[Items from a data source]

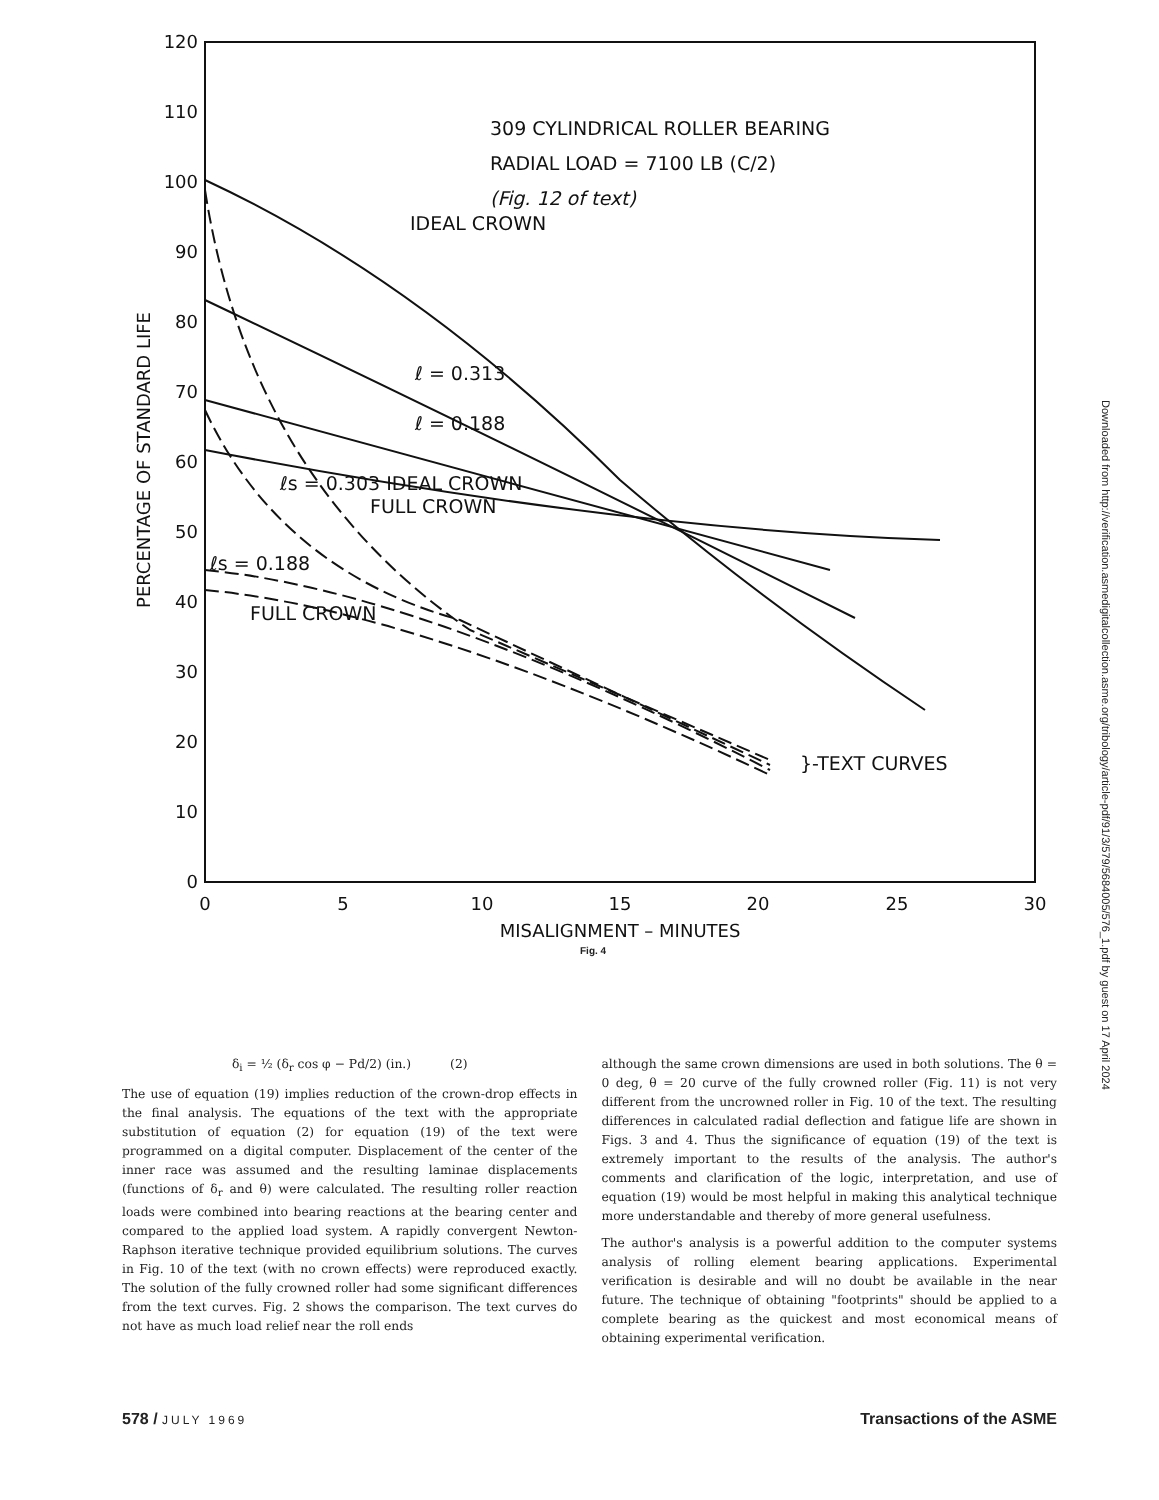120
110
100
90
80
70
60
50
40
30
20
10
0
0
5
10
15
20
25
30
MISALIGNMENT – MINUTES
PERCENTAGE OF STANDARD LIFE
309 CYLINDRICAL ROLLER BEARING
RADIAL LOAD = 7100 LB (C/2)
(Fig. 12 of text)
}-TEXT CURVES
FULL CROWN
FULL CROWN
ℓs = 0.188
ℓ = 0.313
ℓ = 0.188
IDEAL CROWN
ℓs = 0.303 IDEAL CROWN
Fig. 4
Downloaded from http://verification.asmedigitalcollection.asme.org/tribology/article-pdf/91/3/579/5684005/576_1.pdf by guest on 17 April 2024
δ<sub>i</sub> = ½ (δ<sub>r</sub> cos φ − Pd/2) (in.) (2)
The use of equation (19) implies reduction of the crown-drop effects in the final analysis. The equations of the text with the appropriate substitution of equation (2) for equation (19) of the text were programmed on a digital computer. Displacement of the center of the inner race was assumed and the resulting laminae displacements (functions of δ<sub>r</sub> and θ) were calculated. The resulting roller reaction loads were combined into bearing reactions at the bearing center and compared to the applied load system. A rapidly convergent Newton-Raphson iterative technique provided equilibrium solutions. The curves in Fig. 10 of the text (with no crown effects) were reproduced exactly. The solution of the fully crowned roller had some significant differences from the text curves. Fig. 2 shows the comparison. The text curves do not have as much load relief near the roll ends
although the same crown dimensions are used in both solutions. The θ = 0 deg, θ = 20 curve of the fully crowned roller (Fig. 11) is not very different from the uncrowned roller in Fig. 10 of the text. The resulting differences in calculated radial deflection and fatigue life are shown in Figs. 3 and 4. Thus the significance of equation (19) of the text is extremely important to the results of the analysis. The author's comments and clarification of the logic, interpretation, and use of equation (19) would be most helpful in making this analytical technique more understandable and thereby of more general usefulness.
The author's analysis is a powerful addition to the computer systems analysis of rolling element bearing applications. Experimental verification is desirable and will no doubt be available in the near future. The technique of obtaining "footprints" should be applied to a complete bearing as the quickest and most economical means of obtaining experimental verification.
578 / JULY 1969 Transactions of the ASME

Directions for this task: Lines above holding "differences": give their count, nothing more.

Your solution: 2